"I don't think there's anything wrong with a little Ben and Jerry's, do you dear?" said the mother. "It doesn't have as much fat as the Häagen-Dazs, does it?"
"Whatever," said the father. He, at least, seemed to understand what a monster this child had become. How weak they seemed, to let her manipulate them like this.
All at once a memory flooded back—lying in the grass, Dad's body pressing down on his. Dad getting angry, and Mom suddenly being conciliatory, and Quentin getting away with something. Just as he had done a dozen times before.
So what? So all children are manipulators—at least he had always had the decency not to humiliate his parents in public like this little dipwhistle.
Of course that could also be taken to mean that he was a hypocrite while this little girl was simply open about what all children try to do and all but a few parents are too weak to stop them from doing.
Thank heaven I never married or had kids, thought Quentin. Who needs to get into a lifelong power struggle with your own kids?
He had all the pies he needed for a couple of weeks—all that the freezer in his rented townhouse would hold. He wheeled the cart down the aisle past the girl and her tame parents. He made a point of not looking at them—why not let them pretend that nobody noticed their humiliation? But he couldn't resist a long hard glare of contempt at the girl.

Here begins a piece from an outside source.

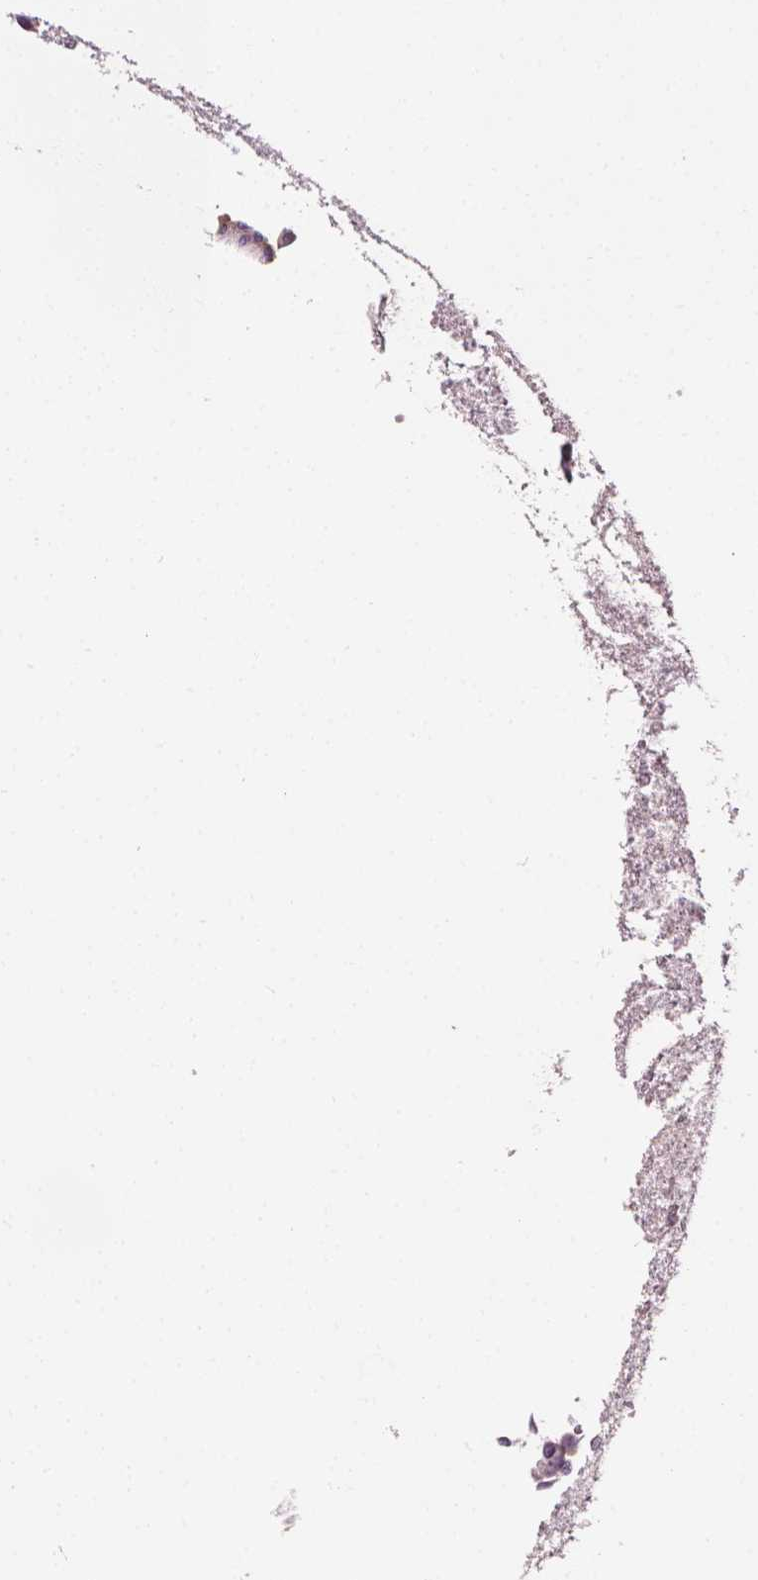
{"staining": {"intensity": "negative", "quantity": "none", "location": "none"}, "tissue": "urothelial cancer", "cell_type": "Tumor cells", "image_type": "cancer", "snomed": [{"axis": "morphology", "description": "Urothelial carcinoma, NOS"}, {"axis": "topography", "description": "Urinary bladder"}], "caption": "Immunohistochemistry (IHC) of urothelial cancer shows no expression in tumor cells. The staining is performed using DAB brown chromogen with nuclei counter-stained in using hematoxylin.", "gene": "NOS1AP", "patient": {"sex": "male", "age": 55}}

She met his gaze with a saucy look; but there was a twinkle in her eyes that surprised him. Could it be irony? Could it be that she knows exactly how bratty she seems?
Well what if she does? Knowing you're a jerk doesn't mean you're any less a jerk; probably the opposite. Lizzy never looked like that. She had too much pride to act like this girl, or look like her, or talk like her. This girl was alive and Lizzy was dead and all of a sudden it rolled over him how many years of life she had missed and how much better she would have lived those years than this snotty little girl.